## DATA TO PROCESS
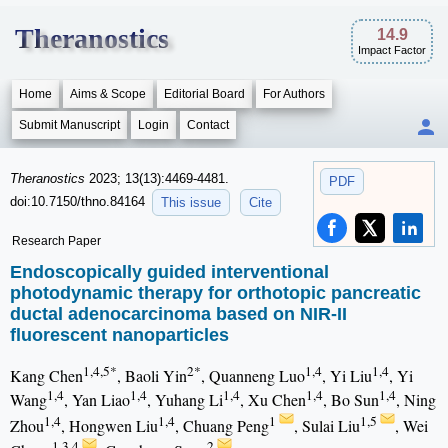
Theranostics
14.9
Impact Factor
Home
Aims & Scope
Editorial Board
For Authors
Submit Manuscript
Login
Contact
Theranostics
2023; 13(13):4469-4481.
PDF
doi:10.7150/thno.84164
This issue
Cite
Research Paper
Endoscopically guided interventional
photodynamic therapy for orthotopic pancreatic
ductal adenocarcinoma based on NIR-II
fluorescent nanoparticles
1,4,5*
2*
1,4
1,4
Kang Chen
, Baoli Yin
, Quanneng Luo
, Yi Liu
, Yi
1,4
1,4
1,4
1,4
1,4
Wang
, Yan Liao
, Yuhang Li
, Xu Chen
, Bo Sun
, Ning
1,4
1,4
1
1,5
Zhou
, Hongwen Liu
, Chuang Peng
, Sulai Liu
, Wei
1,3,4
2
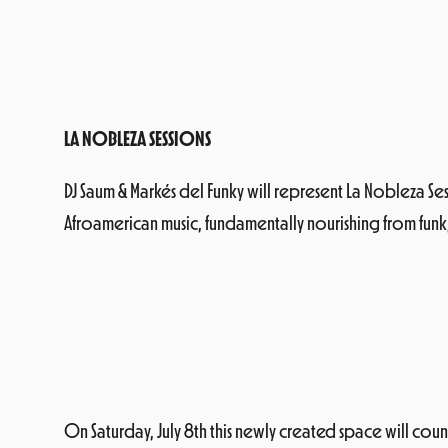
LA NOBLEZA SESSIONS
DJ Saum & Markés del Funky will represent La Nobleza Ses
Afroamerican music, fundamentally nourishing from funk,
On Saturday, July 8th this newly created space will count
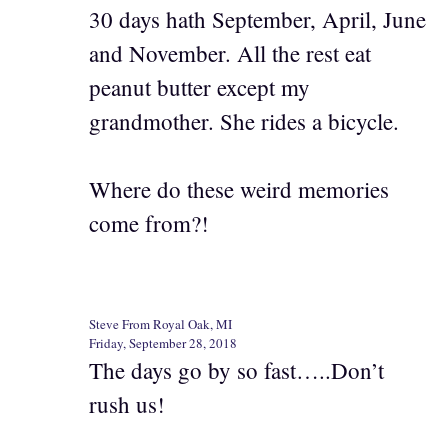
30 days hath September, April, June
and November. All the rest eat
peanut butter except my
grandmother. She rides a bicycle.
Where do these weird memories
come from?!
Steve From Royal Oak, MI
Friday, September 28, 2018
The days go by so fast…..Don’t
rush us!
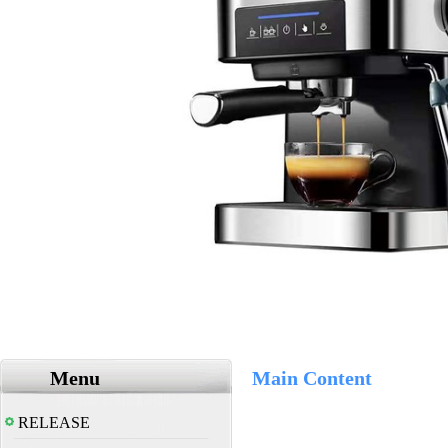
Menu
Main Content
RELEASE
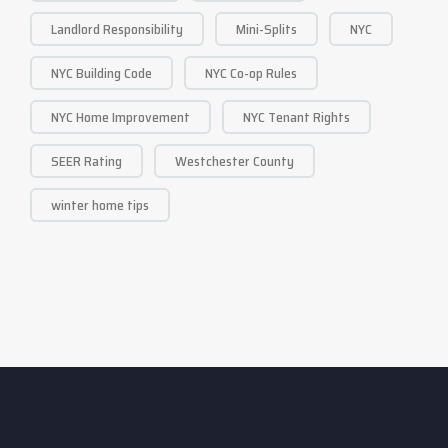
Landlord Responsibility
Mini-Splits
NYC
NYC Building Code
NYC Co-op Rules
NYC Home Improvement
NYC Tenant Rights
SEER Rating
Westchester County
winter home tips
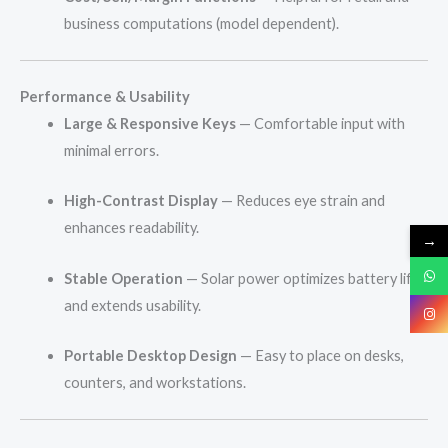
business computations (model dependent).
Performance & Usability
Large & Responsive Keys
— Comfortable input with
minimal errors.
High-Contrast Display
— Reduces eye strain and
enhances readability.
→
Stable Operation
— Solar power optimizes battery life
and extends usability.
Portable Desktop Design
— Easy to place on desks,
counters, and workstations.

## ABOUT THIS EXERCISE
Can you convert the text read from the records above into a JSON list of strings, one per line, leaving out blank lines and the pictures themselves?

## FINISHED TASK
[
  "Theranostics",
  "14.9",
  "Impact Factor",
  "Home",
  "Aims & Scope",
  "Editorial Board",
  "For Authors",
  "Submit Manuscript",
  "Login",
  "Contact",
  "Theranostics",
  "2023; 13(13):4469-4481.",
  "PDF",
  "doi:10.7150/thno.84164",
  "This issue",
  "Cite",
  "Research Paper",
  "Endoscopically guided interventional",
  "photodynamic therapy for orthotopic pancreatic",
  "ductal adenocarcinoma based on NIR-II",
  "fluorescent nanoparticles",
  "1,4,5*",
  "2*",
  "1,4",
  "1,4",
  "Kang Chen",
  ", Baoli Yin",
  ", Quanneng Luo",
  ", Yi Liu",
  ", Yi",
  "1,4",
  "1,4",
  "1,4",
  "1,4",
  "1,4",
  "Wang",
  ", Yan Liao",
  ", Yuhang Li",
  ", Xu Chen",
  ", Bo Sun",
  ", Ning",
  "1,4",
  "1,4",
  "1",
  "1,5",
  "Zhou",
  ", Hongwen Liu",
  ", Chuang Peng",
  ", Sulai Liu",
  ", Wei",
  "1,3,4",
  "2",
  "LA NOBLEZA SESSIONS",
  "DJ Saum & Markés del Funky will represent La Nobleza Ses",
  "Afroamerican music, fundamentally nourishing from funk,",
  "On Saturday, July 8th this newly created space will count",
  "30 days hath September, April, June",
  "and November. All the rest eat",
  "peanut butter except my",
  "grandmother. She rides a bicycle.",
  "Where do these weird memories",
  "come from?!",
  "Steve From Royal Oak, MI",
  "Friday, September 28, 2018",
  "The days go by so fast…..Don’t",
  "rush us!",
  "Menu",
  "Main Content",
  "RELEASE",
  "Landlord Responsibility",
  "Mini-Splits",
  "NYC",
  "NYC Building Code",
  "NYC Co-op Rules",
  "NYC Home Improvement",
  "NYC Tenant Rights",
  "SEER Rating",
  "Westchester County",
  "winter home tips",
  "business computations (model dependent).",
  "Performance & Usability",
  "Large & Responsive Keys",
  "— Comfortable input with",
  "minimal errors.",
  "High-Contrast Display",
  "— Reduces eye strain and",
  "enhances readability.",
  "→",
  "Stable Operation",
  "— Solar power optimizes battery life",
  "and extends usability.",
  "Portable Desktop Design",
  "— Easy to place on desks,",
  "counters, and workstations."
]